Content revision data

----------

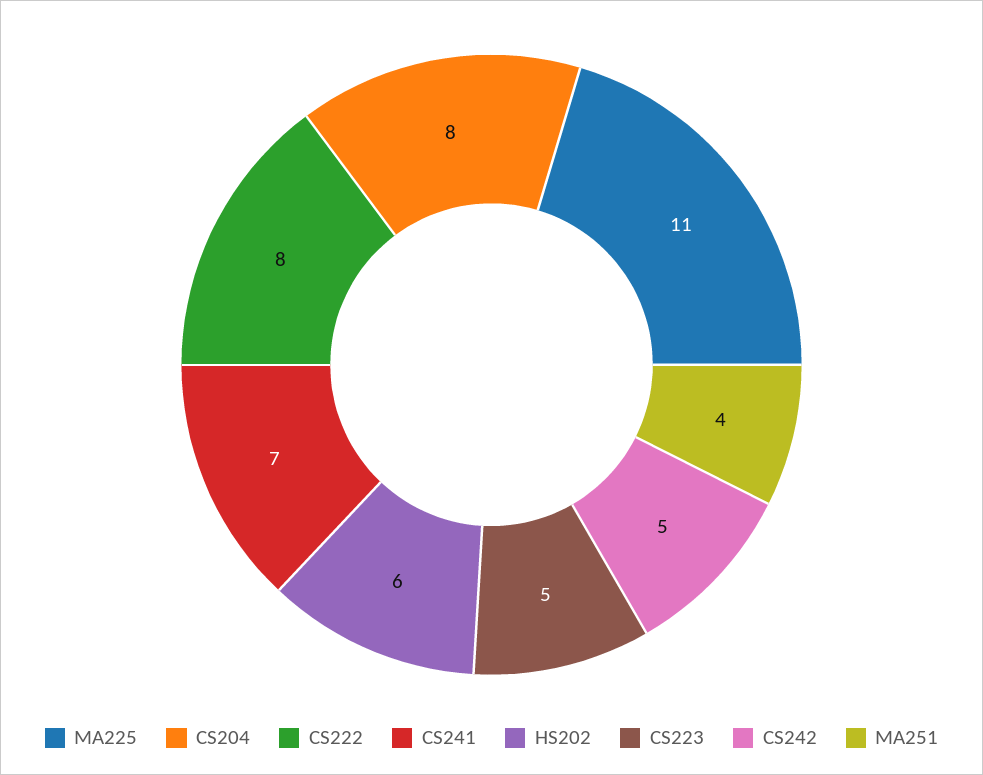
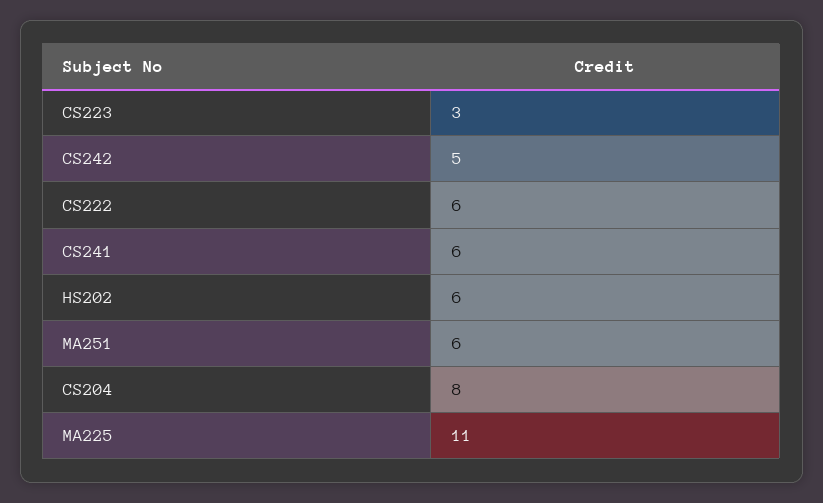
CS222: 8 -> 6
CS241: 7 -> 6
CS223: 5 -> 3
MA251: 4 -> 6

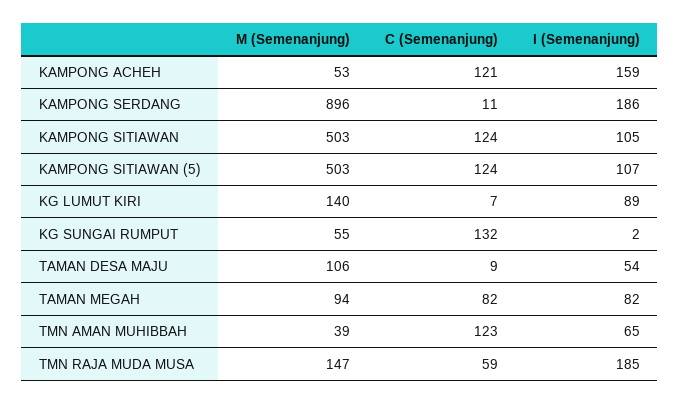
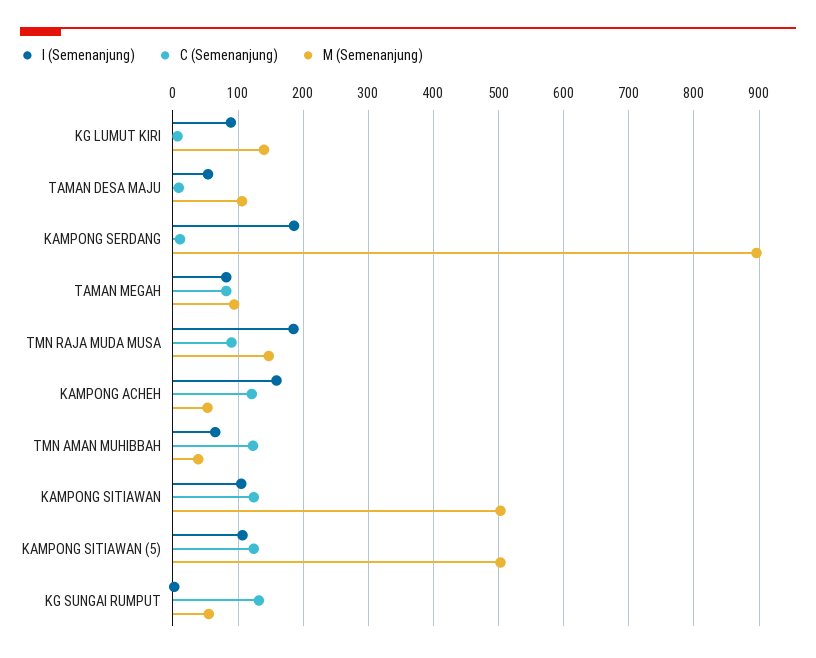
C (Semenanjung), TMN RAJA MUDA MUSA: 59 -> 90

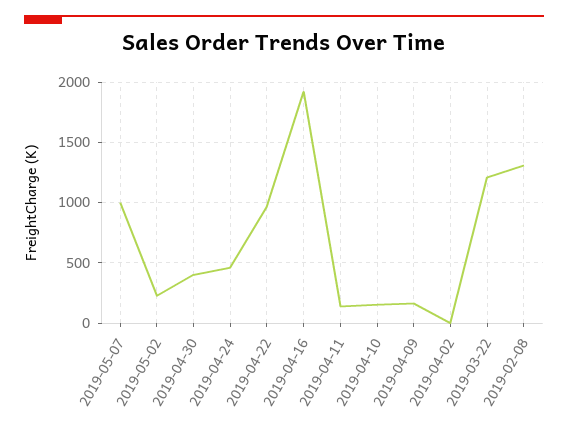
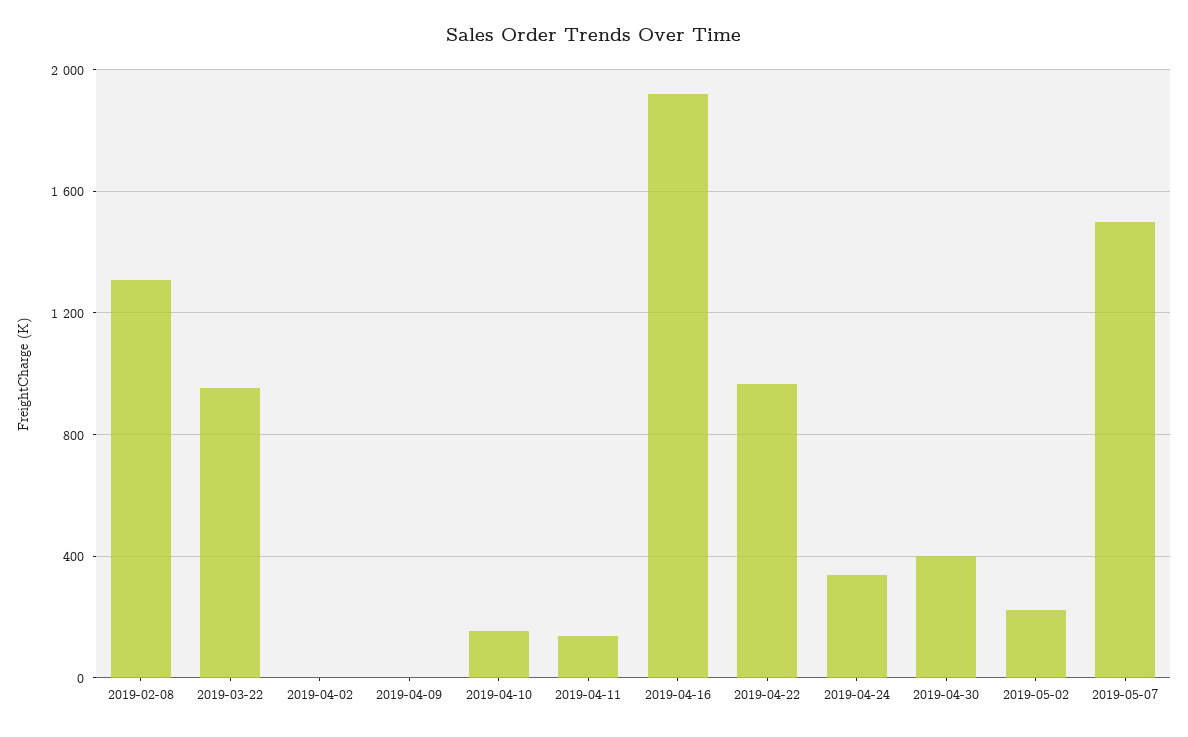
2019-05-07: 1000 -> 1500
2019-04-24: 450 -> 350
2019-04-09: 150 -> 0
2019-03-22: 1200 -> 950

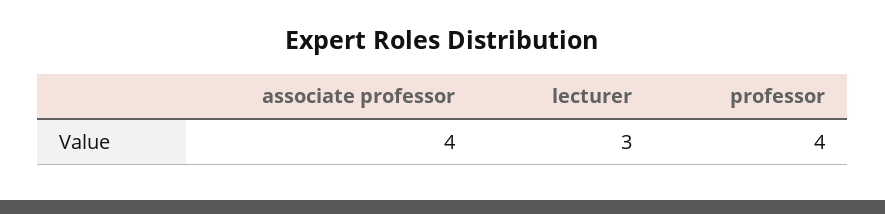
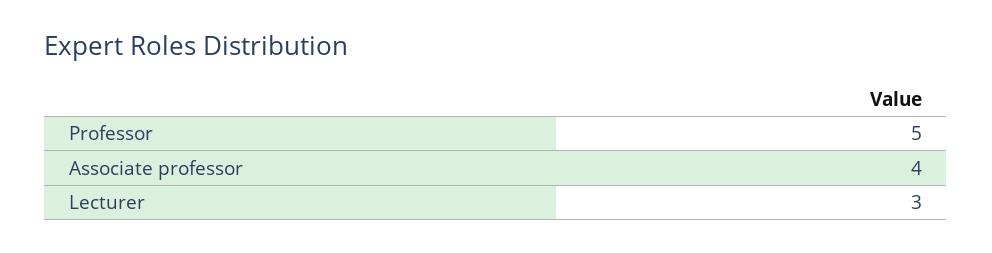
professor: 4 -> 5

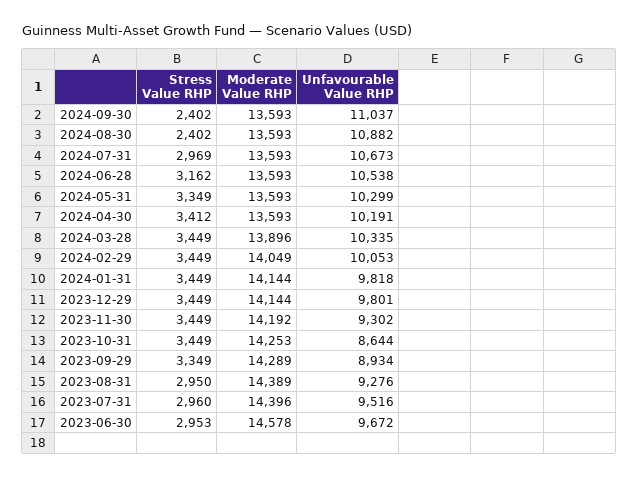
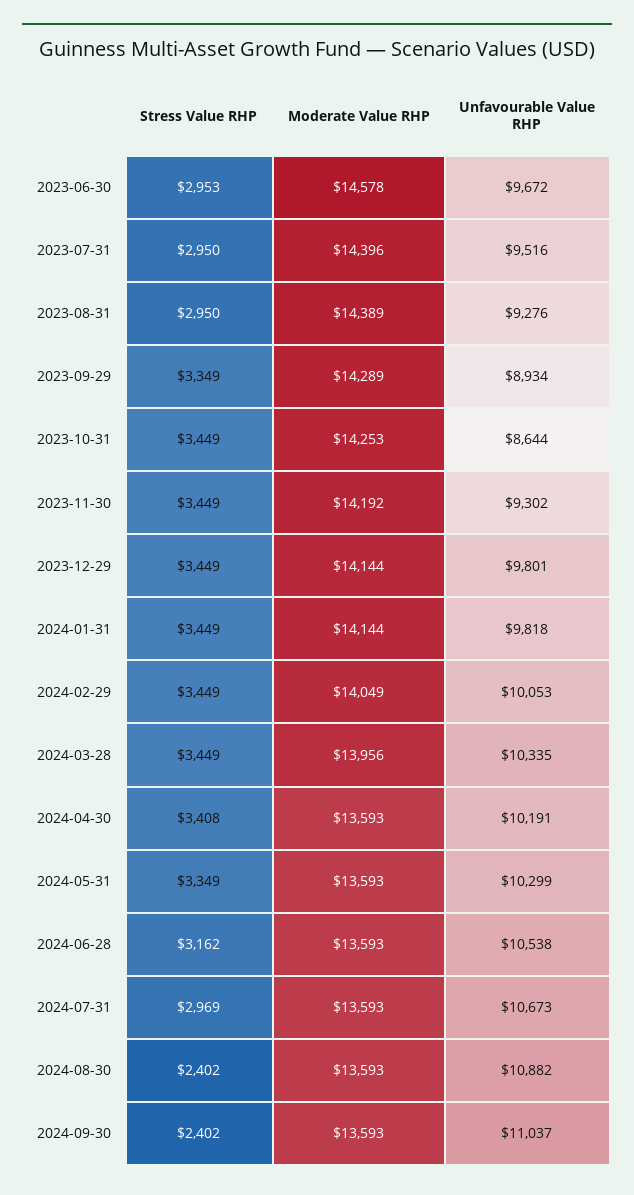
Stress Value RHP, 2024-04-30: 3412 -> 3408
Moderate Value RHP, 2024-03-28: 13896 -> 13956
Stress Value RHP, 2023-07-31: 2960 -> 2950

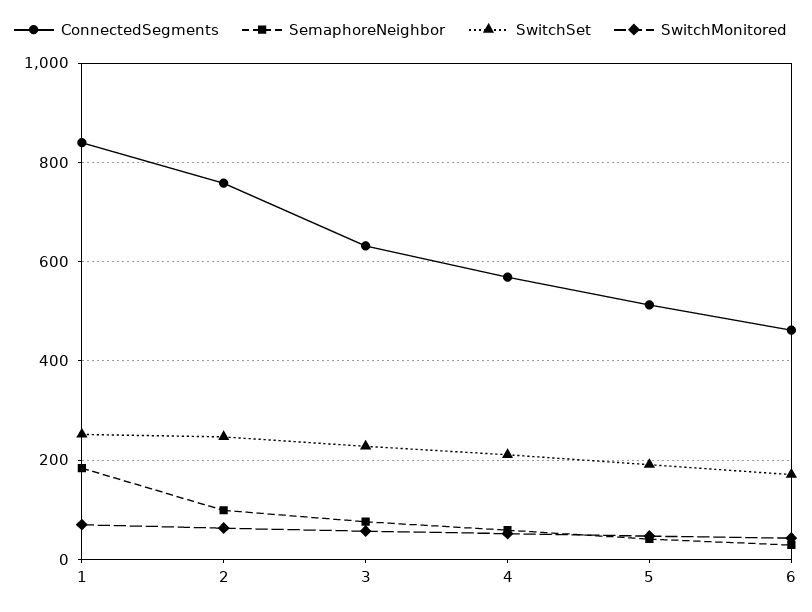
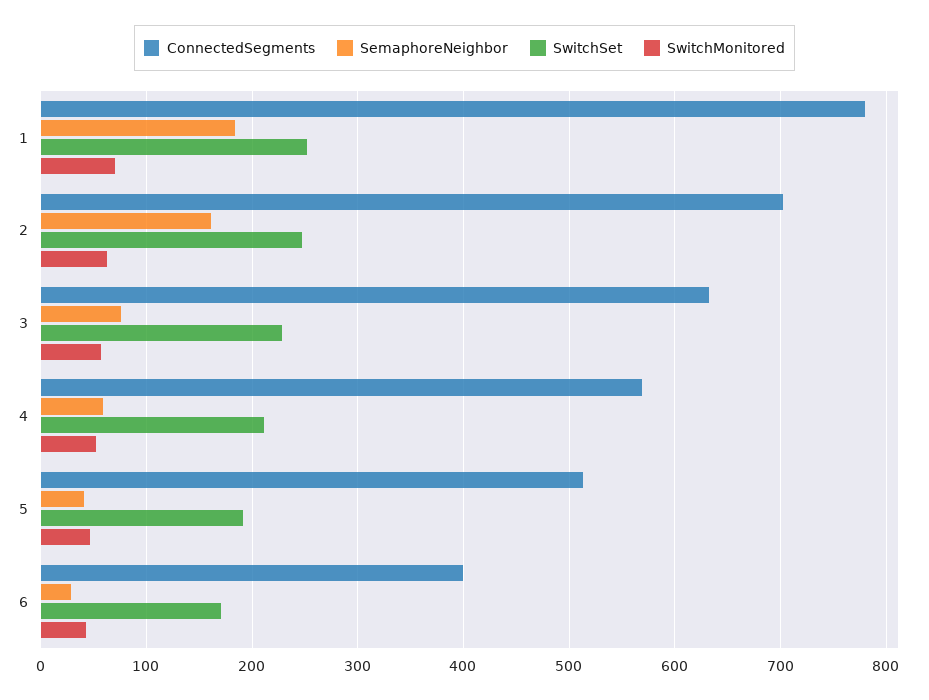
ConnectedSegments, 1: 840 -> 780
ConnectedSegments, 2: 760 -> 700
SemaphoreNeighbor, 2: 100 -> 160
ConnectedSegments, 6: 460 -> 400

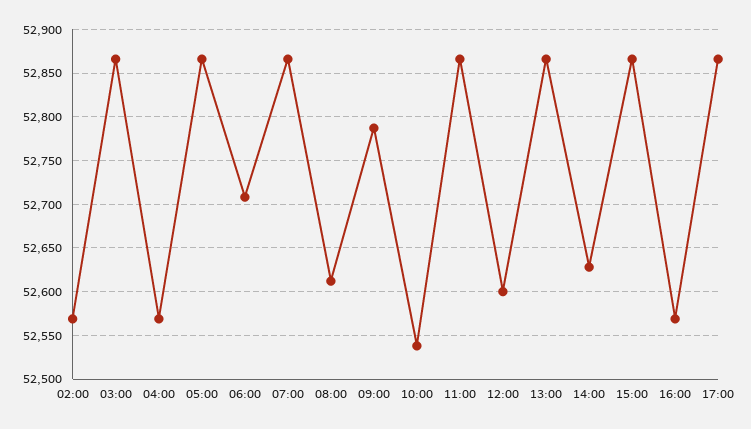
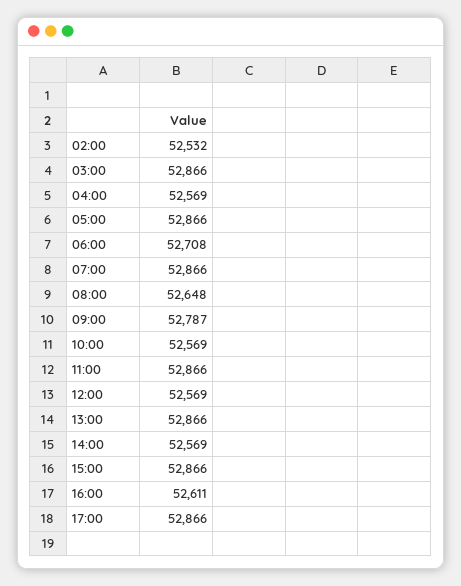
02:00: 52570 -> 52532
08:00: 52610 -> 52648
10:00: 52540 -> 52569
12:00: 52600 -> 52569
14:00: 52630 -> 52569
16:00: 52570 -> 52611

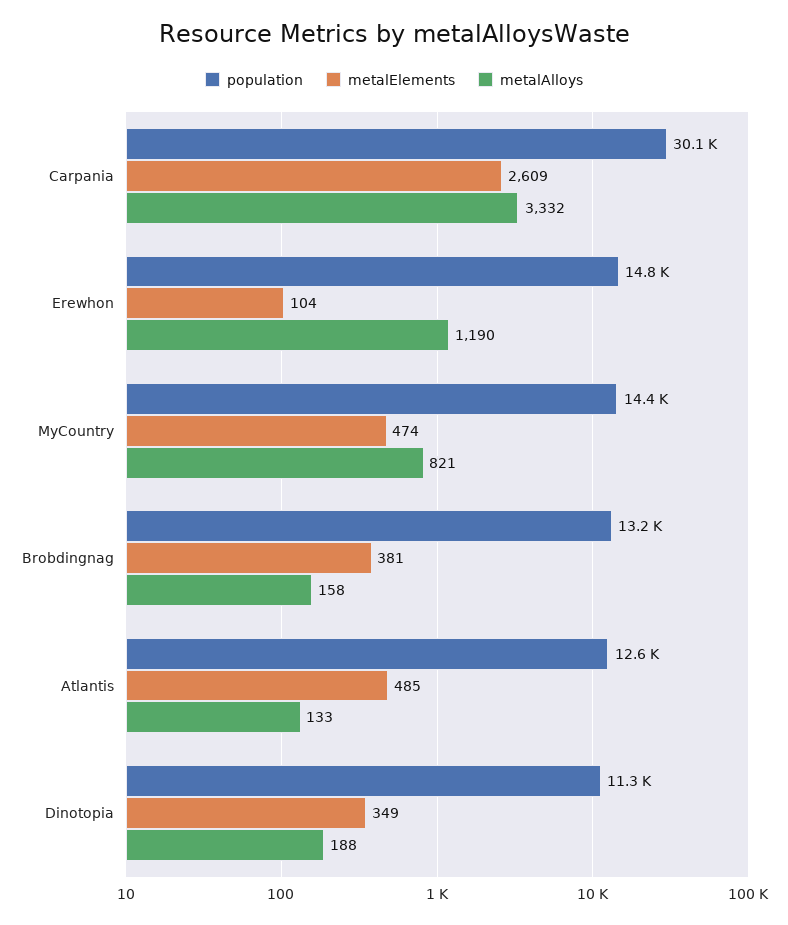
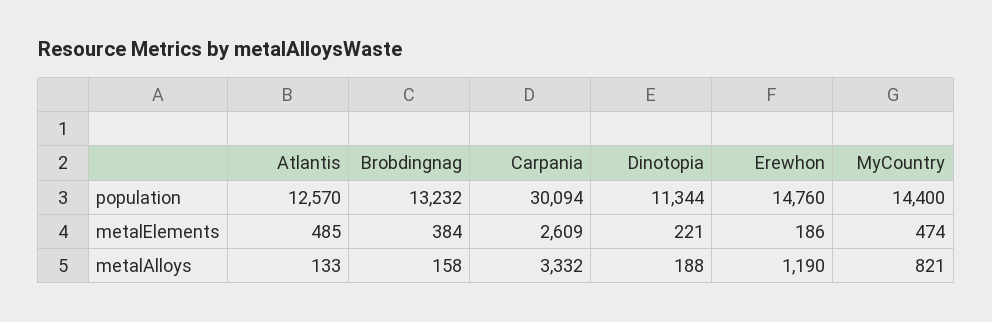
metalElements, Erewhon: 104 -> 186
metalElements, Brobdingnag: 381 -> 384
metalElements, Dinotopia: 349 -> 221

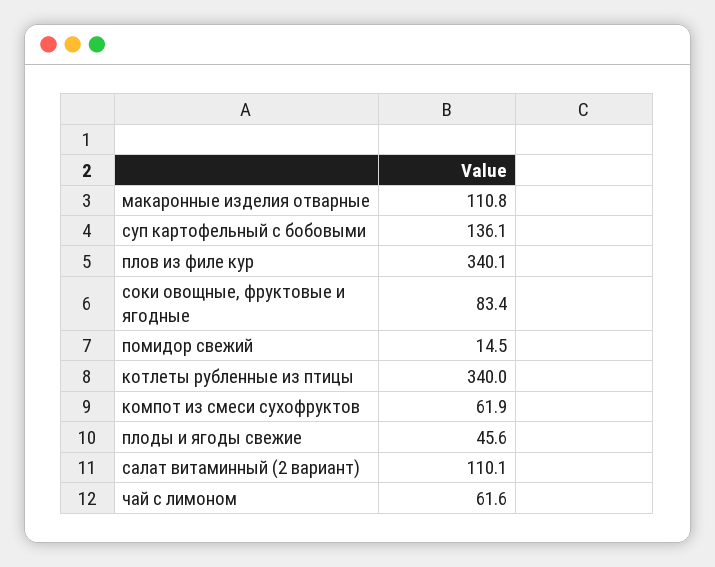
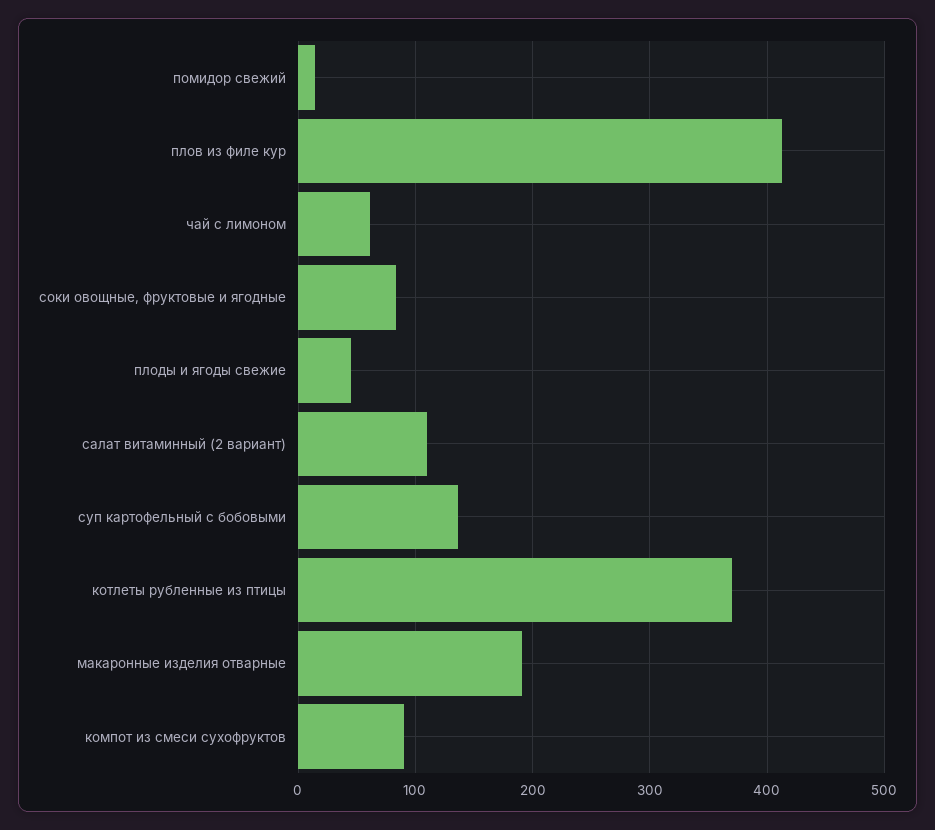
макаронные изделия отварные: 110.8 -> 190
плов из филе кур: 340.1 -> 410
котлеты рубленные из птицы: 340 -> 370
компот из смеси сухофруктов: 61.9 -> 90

----------

• What you need to do
Word for word, output the lines from the line bearing "12:00: 52600 -> 52569" through the end of the records above, and only those, without the pictures.

• The completed task
12:00: 52600 -> 52569
14:00: 52630 -> 52569
16:00: 52570 -> 52611

metalElements, Erewhon: 104 -> 186
metalElements, Brobdingnag: 381 -> 384
metalElements, Dinotopia: 349 -> 221

макаронные изделия отварные: 110.8 -> 190
плов из филе кур: 340.1 -> 410
котлеты рубленные из птицы: 340 -> 370
компот из смеси сухофруктов: 61.9 -> 90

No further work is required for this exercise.